Mumbai: India retained the top spot in terms of digital payments in 2020 with 25.5 billion real-time payment transactions, showed a report by ACI Worldwide and GlobalData.
In 2020, the transaction volume share in India stood at 15.6 per cent and 22.9 per cent for instant payments and other electronic payments respectively, while paper-based payments had a considerable share of 61.4 per cent, it showed.
“This is poised to change by 2025 where share of volume by instant payments and other electronic payments is expected to rise to 37.1 per cent and 34.6 per cent respectively, leaving the volume of paper-based transactions at 28.3 per cent,” it said.
Furthermore, by 2024 the share of real time payments volume in overall electronic transactions will exceed 50 per cent, according to the report.
China followed India and held the second spot with 15.7 billion transactions. South Korea took the third spot, followed by Thailand and the UK in the fourth and fifth.
“More than 70.3 billion real-time payments transactions were processed globally in 2020, a surge of 41 per cent compared to the previous year, as the Covid-19 pandemic dramatically accelerated trends away from cash and cheques towards greater reliance on real-time and digital payments,” it said.
The second installment of ‘Prime-Time for Real-Time,’ first launched in 2020, analyses global real-time, account-to-account payment volumes and forecasts across 48 global markets. It projects a Compound Annual Growth Rate (CAGR) for real-time payments of 23.6 per cent from 2020 to 2025.
“India’s journey of creating a digital financial infrastructure has been characterized by collaboration between the government, the regulator, banks and fintechs. This has helped to advance the country’s goal of enabling financial inclusion and also provided rapid payments digitization for citizens,” said Kaushik Roy, VP and head of product management, Asia, ME and Africa, ACI Worldwide.
Roy added that the pandemic has further accelerated adoption of digital payments with many first-time users adopting digital payments and significant uplift by merchants.
“As the industry evolves, we expect to see increased adoption across different users and volume growth driven by mass adoption, recurring payments, transit payments as well as cross-border transactions,” he added.
As the pandemic continues to drive changes in consumer and business behaviours, banks, merchants and intermediaries across the payment ecosystem are responding rapidly, prioritizing the shift to digital to protect current revenue streams, and searching for new ones through a fully digitised customer experience.
With millions of people globally having to change the way they work and live – and the way they shop and pay – mobile wallet adoption rose to an historic high of 46 percent in 2020, up from 40.6 per cent in 2019 and 18.9 per cent in 2018. Countries like Brazil, Mexico and Malaysia where many people historically relied on cash are now some of the fastest adopters of mobile wallets.

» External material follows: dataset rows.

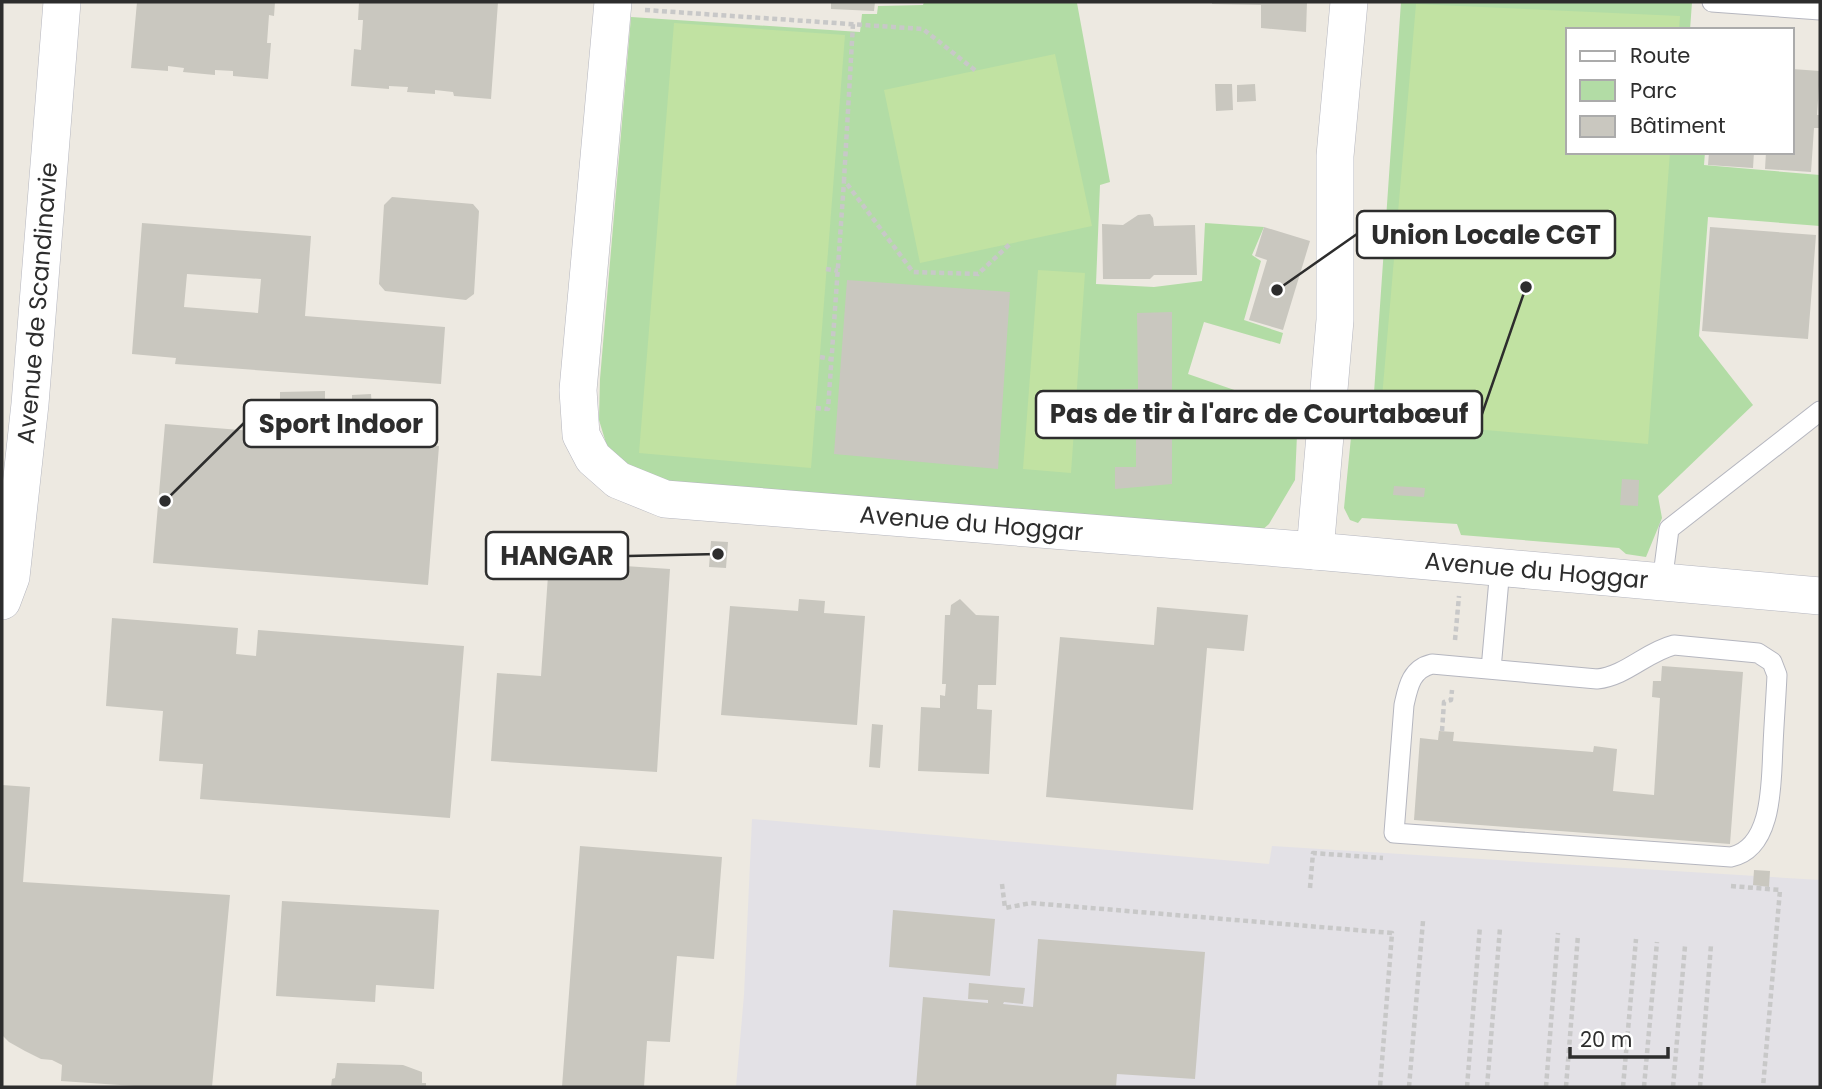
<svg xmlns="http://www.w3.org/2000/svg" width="1822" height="1089" viewBox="0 0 1822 1089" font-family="Poppins,sans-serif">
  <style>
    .industrial { fill: #e3e1e6 }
    .green { fill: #b2dca5 }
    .pitch { fill: #c1e2a2 }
    .building { fill: #c9c7bf; fill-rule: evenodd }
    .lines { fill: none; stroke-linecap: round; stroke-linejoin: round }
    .lane-casing { stroke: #b5b6bf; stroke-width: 21 }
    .street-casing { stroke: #b5b6bf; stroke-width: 38 }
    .path { stroke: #c8c8c8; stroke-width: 4.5; stroke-dasharray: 5 3.5; stroke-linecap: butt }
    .lane { stroke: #fff; stroke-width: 19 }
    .street { stroke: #fff; stroke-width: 37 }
    .labels { text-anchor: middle; stroke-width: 5; stroke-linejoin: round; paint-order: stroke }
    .street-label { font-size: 24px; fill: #2d2d2d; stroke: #fff }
    .leader { fill: none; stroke: #2d2d2d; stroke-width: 2.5 }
    .callout-dot { fill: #2d2d2d; stroke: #fff; stroke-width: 2.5 }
    .callout { fill: #fff; stroke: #2d2d2d; stroke-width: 2.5 }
    .callout-label { font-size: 26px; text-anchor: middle; font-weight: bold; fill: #2d2d2d }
  </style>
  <rect width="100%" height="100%" fill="#ede9e1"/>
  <path class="industrial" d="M752,819L1269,864L1272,846L1820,880V1087H736L744,995Z"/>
  <path class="green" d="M924,2H1074L1077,3L1110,182L1100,185L1096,284L1154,287L1202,281L1205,223L1264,227L1252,255L1261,261L1244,320L1283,333L1280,344L1204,322L1188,374L1298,412L1295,480L1269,524L1261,531L679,490L612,463L599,420L600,379L631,17L860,32L862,14H877L878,6L923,5Z
    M1401,2H1692L1690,30H1568V152H1705L1704,165L1820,175V226L1708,217L1699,336L1753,405L1658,496L1662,518L1646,557L1626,554L1619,548L1461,535L1457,524L1362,518L1358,523L1350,520L1344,508L1351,437L1371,436Z"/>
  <path class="pitch" d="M1416,4L1680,16L1679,30H1568V152H1670L1648,444L1380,421Z
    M674,23L845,35L811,468L639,453Z
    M1055,54L1092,226L920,263L884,90Z
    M1038,270L1085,273L1071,473L1023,469Z"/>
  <path class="building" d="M137,2H275L274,16L269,15L267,43H271L268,79L233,76V71L215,70V75L183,72L184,68L168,66V71L131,68Z
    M359,2H498L491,99L454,96L453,92L435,90V94L407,92L408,87L389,86V89L351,86L354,49L361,50L363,20H358Z
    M831,2H875L874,11L831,9Z
    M1212,2H1307L1306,32L1261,28V5L1212,4Z
    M1792,69L1820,71L1817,115H1820V128H1814L1811,172L1765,169L1766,152H1792Z
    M1215,84H1232L1233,110L1216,111Z
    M1255,84L1256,101L1237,102V85Z
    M1709,152H1754L1753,168L1708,165Z
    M392,197L473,204L479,211L474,294L466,300L385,291L379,284L384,205Z
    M1150,214L1153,218L1154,226L1195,225L1197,275H1154L1150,279H1103L1102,224L1123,225L1138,215Z
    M142,223L311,236L305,316L445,327L441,384L175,364L176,358L132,354ZM187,274L261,279L258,313L184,307Z
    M1264,227L1310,241L1283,330L1249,320L1267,260L1255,256Z
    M1710,227L1816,235L1808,339L1702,331Z
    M847,280L1010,292L998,469L834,454Z
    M1172,312V484L1115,489V467H1136V423H1106L1105,390L1138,389L1137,313Z
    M325,391V406L280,407V392Z
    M371,394L372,408H352V395Z
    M165,424L439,446L428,585L153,563Z
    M1622,479L1639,480L1638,506L1620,505Z
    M1394,486L1425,488L1424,497L1393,495Z
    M711,541L728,542L726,568L709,567Z
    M549,561L670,569L657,772L491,761L497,673L541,676Z
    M799,599L825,601L824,613L865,616L857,725L721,715L730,606L798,611Z
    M960,599L976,615L999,616L996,685H978L977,709L992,710L989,774L918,771L921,707L940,708V695L945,696L946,684H942L945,615H950L951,605Z
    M1157,607L1248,615L1244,651L1207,648L1193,810L1046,797L1060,637L1154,645Z
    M112,618L238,628L236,654L256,656L258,630L464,646L450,818L200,799L203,764L159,761L163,711L106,706Z
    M1662,666L1743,672L1730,844L1414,820L1420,738L1438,740L1439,731L1454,732L1453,741L1593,752L1594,746L1617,749L1613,791L1654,795L1660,698L1652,697L1653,681H1661Z
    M872,724L883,725L880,768L869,767Z
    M2,785L30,787L23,882L230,895L212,1087H149L61,1081L62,1065L52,1060L41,1059L25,1051L9,1042L2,1035Z
    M580,846L722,857L714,959L677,956L670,1042L647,1041L644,1087H562Z
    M1754,870L1770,871L1769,887L1753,885Z
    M282,901L439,910L434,989L376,985L375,1002L276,996Z
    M893,910L995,919L990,976L889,967Z
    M1038,939L1205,952L1195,1079L1117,1074L1116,1087H916L923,997L988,1003V1000L968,999L969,983L1025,988L1023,1004L1004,1002L1003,1004L1033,1007Z
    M337,1063L403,1065L422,1072V1083H426V1087H331L332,1079L335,1078Z"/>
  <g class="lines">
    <g class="lane-casing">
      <path id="lane" d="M1712,2L1820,10
        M1662,583L1669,529L1820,411
        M1674,645L1758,653L1772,662L1777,675C1776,698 1774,722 1773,746C1771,780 1774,848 1731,857L1394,833L1404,705C1408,687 1411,669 1432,664L1597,679C1626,676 1646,652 1674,645Z
        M1491,669L1500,568"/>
    </g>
    <g class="street-casing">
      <g id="street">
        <path id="s1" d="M613,2L578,390L581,435L593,458L618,480L665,499L1315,551L1820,596"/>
        <path d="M1315,551L1335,320V156L1349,2"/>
        <path id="s2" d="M2,601L11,577L30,404L62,2"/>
      </g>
    </g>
    <path class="path" d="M645,10L923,29L976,71
      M853,24L844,180L913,272L978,274L1011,243
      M826,269L838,271
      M820,357L831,359
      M816,408L828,409L844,181
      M1455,640L1459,596
      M1442,731L1444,702L1451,700L1452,690
      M1002,884L1005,908L1031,903L1392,933L1380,1087
      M1731,886L1780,890L1763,1087
      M1310,888L1313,853L1383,858
      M1409,1087L1423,921
      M1467,1087L1480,926
      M1487,1087L1500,928
      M1546,1087L1558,933
      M1566,1087L1578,935
      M1623,1087L1636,939
      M1644,1087L1657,942
      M1673,1087L1685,946
      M1700,1087L1711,945"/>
    <use href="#lane" class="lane"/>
    <use href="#street" class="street"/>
  </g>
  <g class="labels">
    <g class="street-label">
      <text dy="8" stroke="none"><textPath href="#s2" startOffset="301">Avenue de Scandinavie</textPath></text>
      <text dy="8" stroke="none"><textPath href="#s1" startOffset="852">Avenue du Hoggar</textPath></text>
      <text dy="8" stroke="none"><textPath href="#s1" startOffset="1419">Avenue du Hoggar</textPath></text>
    </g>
  </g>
  <path class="leader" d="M1277 290L1357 234M1526 287L1482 414M165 501L244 423M718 554L628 556"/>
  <g class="callout-dot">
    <circle cx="1277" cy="290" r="7"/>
    <circle cx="1526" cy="287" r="7"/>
    <circle cx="165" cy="501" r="7"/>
    <circle cx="718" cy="554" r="7"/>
  </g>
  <g class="callout">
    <rect x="1357" y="211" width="258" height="47" rx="7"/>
    <rect x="1036" y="391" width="446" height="47" rx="7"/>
    <rect x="244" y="400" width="193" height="47" rx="7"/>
    <rect x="486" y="532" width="142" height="47" rx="7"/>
  </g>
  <g class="callout-label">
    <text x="1486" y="244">Union Locale CGT</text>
    <text x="1259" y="423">Pas de tir à l'arc de Courtabœuf</text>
    <text x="341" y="433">Sport Indoor</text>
    <text x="557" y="565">HANGAR</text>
  </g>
  <rect width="1822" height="1089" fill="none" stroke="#2d2d2d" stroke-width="7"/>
  <rect x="1566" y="28" width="228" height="126" fill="#ffffff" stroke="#ababab" stroke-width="2"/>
  <rect x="1580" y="51" width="35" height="10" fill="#ffffff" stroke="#ababab" stroke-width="2"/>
  <text x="1630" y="63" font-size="21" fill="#2d2d2d">Route</text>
  <rect x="1580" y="80" width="35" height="21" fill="#b2dca5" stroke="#ababab" stroke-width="2"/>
  <text x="1630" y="98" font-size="21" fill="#2d2d2d">Parc</text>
  <rect x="1580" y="116" width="35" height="21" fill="#c9c7bf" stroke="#ababab" stroke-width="2"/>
  <text x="1630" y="133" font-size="21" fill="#2d2d2d">Bâtiment</text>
  <path d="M1570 1047v10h98v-10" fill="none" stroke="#2d2d2d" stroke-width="3.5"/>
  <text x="1580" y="1047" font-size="21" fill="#2d2d2d" stroke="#ffffff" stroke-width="5" paint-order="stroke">20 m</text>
</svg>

“The pandemic has cast the spotlight on the importance of digital payments and robust payment infrastructures, condensing a decade of anticipated innovation into one year and creating human behavioural changes that will not reverse as we emerge from the crisis,” said Jeremy Wilmot, Chief Product Officer, ACI Worldwide.
He was of the view that countries with a robust digital payments infrastructure already in place have coped better than those without when it comes to containing the economic impact of the pandemic.